Predictably on a game in this rivalry there is more national media attention with some questionable takes but really the Kyle Anderson quote above sums up the news stories on the game. Steve Alford's version was:
"I thought we tried. I told the team that. At Missouri, we did a good job in the first half, and in the second half they made a run at us and we could never catch them. We didn't have the same kind of intensity then. And then we played Duke in Madison Square Garden, and the last six minutes of the game we didn't have near the fight we had tonight when we were down 13. I liked our fight tonight. I've seen strides in different areas from this basketball team. Our young guys played well, and we had quality minutes from the bench."
Despite UCLA's "strides" this is a loss.
Arizona closed it out, though. And despite "strides," as Alford called them, UCLA was left winless in its big matchups this year.
"Being down to a very good team 10 or 12 with not so much time left, I thought we did a very good job of fighting," UCLA's Kyle Anderson said.
"In previous losses, we had games we would shut down (when we were) down 12 with four (minutes) left. We just have to put it together in the end."
. . .Asked about the frustration of losing a winnable game, Anderson conceded.
"Yeah, especially going up one down the stretch," Anderson said. "We did all we could. I'm not one for moral victories, but we did fight hard."
An Arizona paper gave the Wildcat point of view:
For about the first 35 minutes of the game, the Wildcats played as well as they have this season defensively. But Miller wasn't wild about the fact that UCLA grabbed 10 offensive rebounds in the first half, and 16 for the game.
Overall, UA outrebounded UCLA only 37-26, well under the plus-12.0 averaging rebounding margin the Wildcats entered the game with.
"I thought we defended UCLA really good," Miller said. "The one thing I give them credit for is they really hurt us on the offensive glass. That was a surprise to us and something we've done very well. It isn't necessarily a strength of theirs but tonight it was.
More on the moral victory side and we now have the stat that tells if the offense-first Bruins are going to win (FG%):
However, the Bruins did score more than any other team has against Arizona this season. Michigan had 70 last month, but on 50 percent shooting. UCLA's 40-percent performance from the field tied for its second-worst mark of the season.

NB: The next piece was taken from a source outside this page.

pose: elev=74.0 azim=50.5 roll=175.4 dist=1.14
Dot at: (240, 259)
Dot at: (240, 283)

It shot worse against Missouri (37.7 percent) and the same against Duke. In 12 wins this season, UCLA has not finished below 46 percent, and only twice shot below 49.2 percent.
One thing different from the other bad shooting games were the fans. The UCLA crowd definitely gave the players a lift. Alford did give a nice shout out to the fans:
"This is the best atmosphere we've been in to date. We really appreciate the fans. I thought the students were terrific and our overall fan base was terrific. There was volume and intensity that was good to see. The fans know this is an entertaining team. They play hard, and they play smart. We didn't get beat by an average team because we threw the ball all over the place. We had nine turnovers. We got a lot of energy from the crowd, and that was very good.

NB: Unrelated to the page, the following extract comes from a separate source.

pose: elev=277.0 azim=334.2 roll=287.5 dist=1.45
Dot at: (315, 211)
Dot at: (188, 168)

We at BN do not believe in "moral victories" but do appreciate how hard the kids played. IMO the best news of the night was Tony Parker's play on offense in the first half. Tony's improvement is visible. For that Tony gets the last (funny) word.
Tony Parker came through with the quote of the night. Asked if he was starstruck by the dozens of NBA luminaries in attendance - Phil Jackson, Doc Rivers, Mitch Kupchak, etc. - he said no. However ...
"Now, if Halle Berry were in the stands, I might be starstruck."